I would recommend adding this line: ITensors.disable_warn_order()
The part about “fuse” are basically different optimizations of the code, trying to perform the tensor operations in different ways by merging indices together or not. You can safely ignore most of that code if you are just trying to do a quick exact diagonalization (ED) calculation. On the other hand, if you are trying to push to a very large calculation, you may want to experiment with enabling different branches of that if statement to see which setting (such as trying fuse=true or fuse=false) gives you better performance.
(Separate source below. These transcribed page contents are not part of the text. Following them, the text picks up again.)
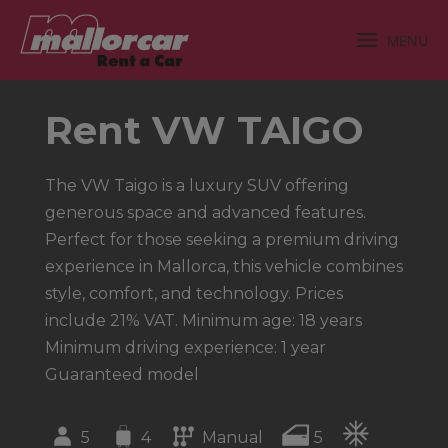
MENU
Rent VW TAIGO
The VW Taigo is a luxury SUV offering
generous space and advanced features.
Perfect for those seeking a premium driving
experience in Mallorca, this vehicle combines
style, comfort, and technology. Prices
include 21% VAT. Minimum age: 18 years
Minimum driving experience: 1 year
Guaranteed model
5
4
Manual
5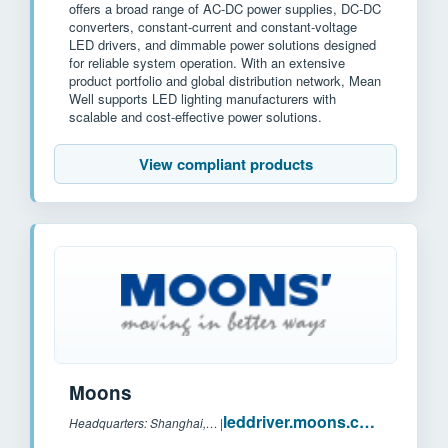
offers a broad range of AC-DC power supplies, DC-DC
converters, constant-current and constant-voltage
LED drivers, and dimmable power solutions designed
for reliable system operation. With an extensive
product portfolio and global distribution network, Mean
Well supports LED lighting manufacturers with
scalable and cost-effective power solutions.
View compliant products
Moons
leddriver.moons.com.cn
Headquarters: Shanghai, China
|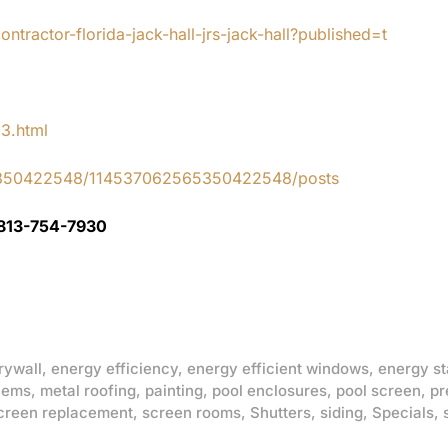
tractor-florida-jack-hall-jrs-jack-hall?published=t
83.html
65350422548/114537062565350422548/posts
 813-754-7930
rywall
,
energy efficiency
,
energy efficient windows
,
energy st
lems
,
metal roofing
,
painting
,
pool enclosures
,
pool screen
,
pr
creen replacement
,
screen rooms
,
Shutters
,
siding
,
Specials
,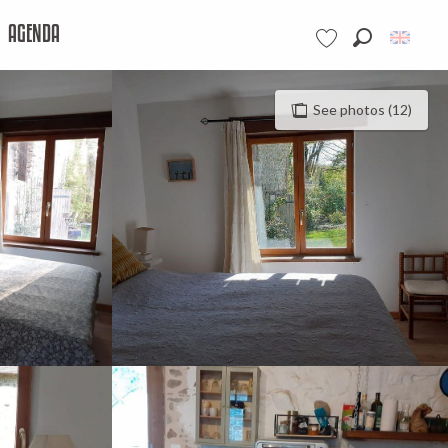
AGENDA
Search
Voir les favoris
See photos (12)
I see! I just tried with a small testing case, a tight-binding model for L=6 sites. But the result looks a little strange… I got lots of eigenvalues while I only expect 6… Is there anything I did wrong in the code?
using ITensors
let
N=6
s=siteinds("Electron",N;conserve_qns=true)
os = OpSum()
for j in 1:(N - 1)
os += -1, "Cdagup", j, "Cup", j + 1
os += -1, "Cdagup", j + 1, "Cup", j
end
cb=combiner(dag(s)...)
cbp=combiner(s'...)
H = prod(MPO(os, s))*cb*cbp
E,V=eigen(H,combinedind(cb),combinedind(cbp))
@show sort(array(real(diag(E))))
end
Sorry, but we cannot take requests from users to debug their codes for them. Please try running your code on different examples, printing out various quantities, etc to check what the code is doing and what might be the issue.
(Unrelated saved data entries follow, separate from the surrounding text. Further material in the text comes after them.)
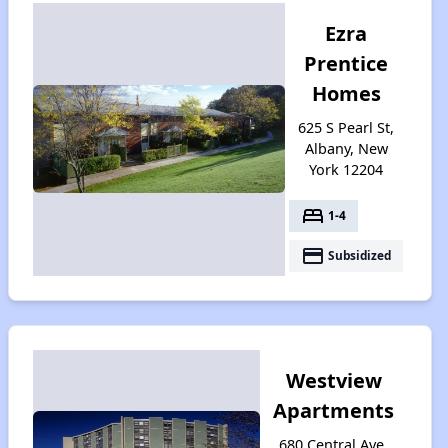
Ezra
Prentice
Homes
625 S Pearl St,
Albany, New
York 12204
bed
1-4
payment
Subsidized
Westview
Apartments
680 Central Ave,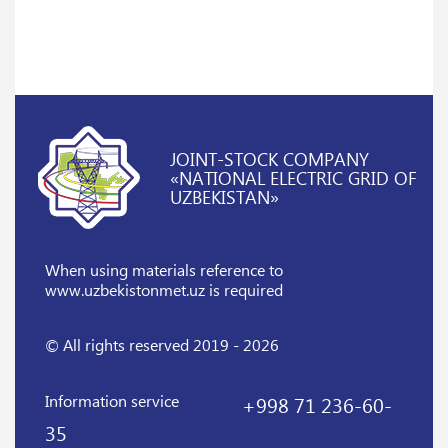
JOINT-STOCK COMPANY
«NATIONAL ELECTRIC GRID OF
UZBEKISTAN»
When using materials reference
to
www.uzbekistonmet.uz is required
© All rights reserved 2019 - 2026
Information service
+998 71 236-60-
35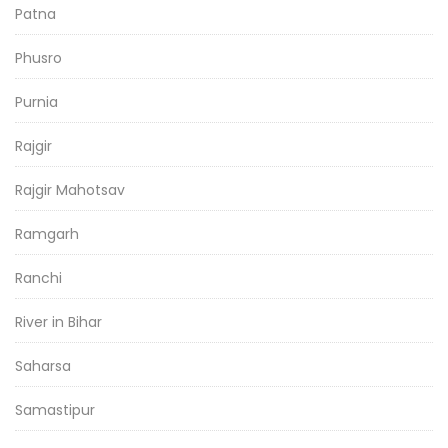
Patna
Phusro
Purnia
Rajgir
Rajgir Mahotsav
Ramgarh
Ranchi
River in Bihar
Saharsa
Samastipur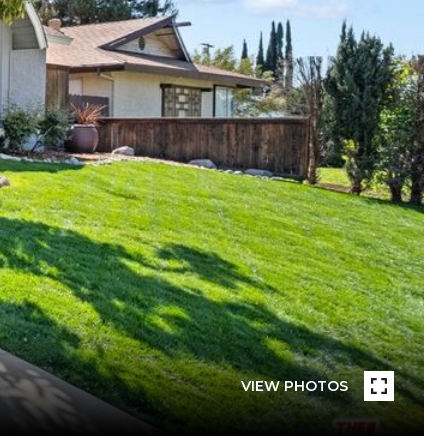
VIEW PHOTOS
Yes, sorry I was thinking of a single particle spectrum, then fill in noninteracting electrons to the energy level etc., thanks for remindering me and the link!
Thanks for reminding me this! I’ve one more quick question, just wondering what’s the purpose of cb and cbp? Because in my previous calculation, I usually just define sites, then set H=MPO(ampo, sites), then doing dmrg, I haven’t used combiner of dag(sites) or site’ (also not sure what’s difference between dag(s) and s’…), and the prod of H etc, I’m curious if these are needed for doing ED or I’ve missed some regular setting up steps in dmrg also? Thank you!
cb=combiner(dag(s)...)
cbp=combiner(s'...)
H = prod(MPO(os, s))*cb*cbp
Jan can give his reasons for the cb and cbp combiners in his code, which is really nice and simple, but there could be multiple reasons for introducing these in the context of an ED calculation.
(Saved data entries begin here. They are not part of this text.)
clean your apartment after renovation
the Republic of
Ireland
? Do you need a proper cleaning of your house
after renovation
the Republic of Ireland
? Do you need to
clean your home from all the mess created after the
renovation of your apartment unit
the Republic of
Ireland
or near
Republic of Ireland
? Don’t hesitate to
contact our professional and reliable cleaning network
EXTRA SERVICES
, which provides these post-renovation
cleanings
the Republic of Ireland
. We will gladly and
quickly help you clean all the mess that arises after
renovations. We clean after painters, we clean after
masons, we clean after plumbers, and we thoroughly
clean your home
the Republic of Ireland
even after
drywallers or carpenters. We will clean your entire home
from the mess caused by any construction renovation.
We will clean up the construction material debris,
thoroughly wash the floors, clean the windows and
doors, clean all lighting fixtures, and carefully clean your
The simplest one would be to map the Hamiltonian to an actual matrix (2 index tensor) so that matrix operations like eigen are easier to do and to reason about, even though ITensor itself lets you call eigen on whole tensors.
The deeper reason is that it could make the code perform better (run faster) because Hamiltonians typically are very sparse and by combining the indices, the various small, sparse blocks can be combined together into larger dense blocks, making certain low-level matrix operations perform better. More specialized ED codes (ITensor itself is not so specialized for ED) would directly take advantage of the sparse structure of the Hamiltonian without needing to combine blocks togther. I think in the end one would have to try both approaches (sparse oriented approach versus blocking approach) to see which one performs the best in which regimes (i.e. for large and small problems with different amounts of symmetry etc.).
Yes the combiners are not essential. Under the hood H is stored in symmetry adapted blocks. For the 4^6 Hilbert space in the example, with combiners you get 35 non-zero blocks, and the eigen routine takes 0.25 sec on my machine. Without the combiners you get 10240 non-zero blocks and the eigen routine takes 0.81 sec.